私たちは、手渡されたドレスを広げると、辟易しながら袖を通した。
まったく、何の因果でこんなところまで来て中世後期のヨーロッパ貴婦人みたいな恰好をさせられているのか。いろんな意味で、胸焼けがする。
「おやまぁ、可愛らしく整いましたこと。
さぁ、お連れ様にお披露目いたしましょう。」
営業スマイルが、そう宣言した時だった。今度は、店員と言い争うリビエラの声がした。
「確認しなくてもいいです。
長い髪は好きじゃないので。」
声色からして、急上昇していくリビエラの不機嫌指数。
「はぁっ?だから、似合ってなくていいんだよ、僕は見たくないから。
…別に、恥ずかしがってるわけでは。
よせっ…僕に鏡を見せるな!」
「きゃっ。」
バンッ!ガシャン!
(?!)
小さな悲鳴の後、明らかに、何かが割れる音がした。
「リビエラっ?!」
私が駆け付けると、顔面蒼白で突っ立つ店員の足元に、散らばる鏡の破片があった。
同じく破裂音を聞きつけたハルが、隣の部屋から入ってくる。
「何が起きたんだ?」
顔をそむけたリビエラの表情は見えないけれど、いつもと様子が違うことは明白だった。
鏡を割ったのは、拳に赤い血をにじませたリビエラ。
「手に血が付いてる、怪我をしたんじゃないのか。」
「大したことないよ、僕が悪い。
鏡が…苦手なんだ。」
少し落ち着きを取り戻したリビエラは、目の前の女性に謝罪すると、頭を振って整えられていた髪を崩した。

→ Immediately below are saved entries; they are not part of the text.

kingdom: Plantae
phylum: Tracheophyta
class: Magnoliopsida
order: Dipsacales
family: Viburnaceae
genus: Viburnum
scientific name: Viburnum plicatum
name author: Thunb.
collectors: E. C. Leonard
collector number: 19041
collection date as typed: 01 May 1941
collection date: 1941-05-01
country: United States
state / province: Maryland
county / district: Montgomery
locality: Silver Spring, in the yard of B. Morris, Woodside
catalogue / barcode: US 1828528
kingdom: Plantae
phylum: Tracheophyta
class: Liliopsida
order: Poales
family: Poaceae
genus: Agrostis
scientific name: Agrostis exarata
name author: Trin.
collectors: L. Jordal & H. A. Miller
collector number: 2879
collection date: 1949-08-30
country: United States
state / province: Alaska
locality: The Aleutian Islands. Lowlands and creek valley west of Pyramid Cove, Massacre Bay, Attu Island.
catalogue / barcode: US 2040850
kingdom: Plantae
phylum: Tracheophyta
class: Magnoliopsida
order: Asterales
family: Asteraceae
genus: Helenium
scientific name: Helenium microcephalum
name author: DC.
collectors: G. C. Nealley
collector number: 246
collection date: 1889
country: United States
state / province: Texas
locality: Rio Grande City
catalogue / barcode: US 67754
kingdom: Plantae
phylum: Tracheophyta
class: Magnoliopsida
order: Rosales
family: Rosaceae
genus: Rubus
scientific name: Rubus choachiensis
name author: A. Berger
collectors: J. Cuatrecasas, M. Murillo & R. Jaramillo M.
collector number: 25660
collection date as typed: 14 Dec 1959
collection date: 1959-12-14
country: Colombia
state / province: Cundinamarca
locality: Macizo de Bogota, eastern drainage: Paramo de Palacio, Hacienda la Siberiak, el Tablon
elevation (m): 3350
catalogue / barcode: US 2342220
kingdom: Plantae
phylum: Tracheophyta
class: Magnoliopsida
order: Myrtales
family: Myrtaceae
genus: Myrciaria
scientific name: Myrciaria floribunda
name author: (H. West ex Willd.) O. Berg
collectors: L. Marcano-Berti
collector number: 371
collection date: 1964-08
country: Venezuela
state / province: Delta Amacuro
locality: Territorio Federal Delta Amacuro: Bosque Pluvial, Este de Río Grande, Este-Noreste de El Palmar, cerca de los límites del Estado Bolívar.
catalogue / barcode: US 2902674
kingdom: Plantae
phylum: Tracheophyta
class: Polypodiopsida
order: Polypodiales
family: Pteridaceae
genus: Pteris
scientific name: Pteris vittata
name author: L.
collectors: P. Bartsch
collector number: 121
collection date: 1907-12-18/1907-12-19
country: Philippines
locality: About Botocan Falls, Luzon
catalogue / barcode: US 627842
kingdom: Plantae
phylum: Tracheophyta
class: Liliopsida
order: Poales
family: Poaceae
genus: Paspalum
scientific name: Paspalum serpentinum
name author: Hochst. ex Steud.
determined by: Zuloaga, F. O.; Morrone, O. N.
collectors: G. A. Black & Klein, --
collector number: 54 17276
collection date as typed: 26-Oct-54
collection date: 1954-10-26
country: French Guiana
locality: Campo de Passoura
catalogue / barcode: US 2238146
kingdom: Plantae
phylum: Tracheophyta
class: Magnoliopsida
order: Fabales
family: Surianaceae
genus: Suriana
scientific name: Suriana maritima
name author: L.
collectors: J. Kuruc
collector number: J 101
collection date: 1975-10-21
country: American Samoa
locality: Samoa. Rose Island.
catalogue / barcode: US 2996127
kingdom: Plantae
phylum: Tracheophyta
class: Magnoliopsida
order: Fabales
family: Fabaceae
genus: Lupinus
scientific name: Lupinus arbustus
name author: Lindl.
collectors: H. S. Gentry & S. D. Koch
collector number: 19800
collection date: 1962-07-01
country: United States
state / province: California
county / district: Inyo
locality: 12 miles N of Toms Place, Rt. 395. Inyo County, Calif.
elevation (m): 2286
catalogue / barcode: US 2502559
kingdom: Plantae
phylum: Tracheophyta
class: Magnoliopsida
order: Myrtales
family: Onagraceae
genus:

古い時代の貴婦人の衣装にラフなヘアスタイルでも、十分に絵になるリビエラ。つけ毛をしてきれいに結った髪型のままだったら、ため息が出るほどの美女だったと思う。
「外の空気を吸ってくる。
先に出るよ。」
リビエラは低い声でそう言うと、静かに部屋を出た。